TASK INSTRUCTIONS:
Can you write out the lecture announcement below word for word, starting at "If you wish to attend via" and ending at "are rarely observed."?

SOURCE PASSAGE:
The Royal Society of Tasmania invites all members and supporters to a lecture on 3 October 2021, at 3 pm by Associate Professor Rebecca Carey.
The lecture will be presented in person at the RST Lecture Room in TMAG (Hobart) and as a Zoom webinar.
If you wish to attend in person: Register using Eventbrite before Saturday 2 October using this link. The password is RST. Attendance in person is limited by current pandemic restrictions to 20.
Attendance is free for members of the Royal Society of Tasmania. Non-members are welcome to attend and donations are appreciated at the door or through our website. Suggested donation $6; $4 for students and Friends of TMAG.
If you wish to attend via ZOOM: Follow this link to register for the Zoom webinar. After registering, you will receive a confirmation email containing information about joining the webinar.
Attendance is free for members of the Royal Society of Tasmania. Non-members are welcome and donations are appreciated through our website. Suggested donation $6; $4 for students and Friends of TMAG.
Volcanic eruptions on land are spectacular events for scientists and the public alike. Eruptions on the sea floor are probably no less spectacular, but they are rarely observed.

INFORMATION SHOWN:
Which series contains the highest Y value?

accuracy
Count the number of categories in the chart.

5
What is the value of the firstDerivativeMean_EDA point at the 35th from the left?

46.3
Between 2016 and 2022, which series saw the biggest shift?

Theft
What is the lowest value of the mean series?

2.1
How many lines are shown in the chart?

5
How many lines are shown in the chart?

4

YOUR RESPONSE:
If you wish to attend via ZOOM: Follow this link to register for the Zoom webinar. After registering, you will receive a confirmation email containing information about joining the webinar.
Attendance is free for members of the Royal Society of Tasmania. Non-members are welcome and donations are appreciated through our website. Suggested donation $6; $4 for students and Friends of TMAG.
Volcanic eruptions on land are spectacular events for scientists and the public alike. Eruptions on the sea floor are probably no less spectacular, but they are rarely observed.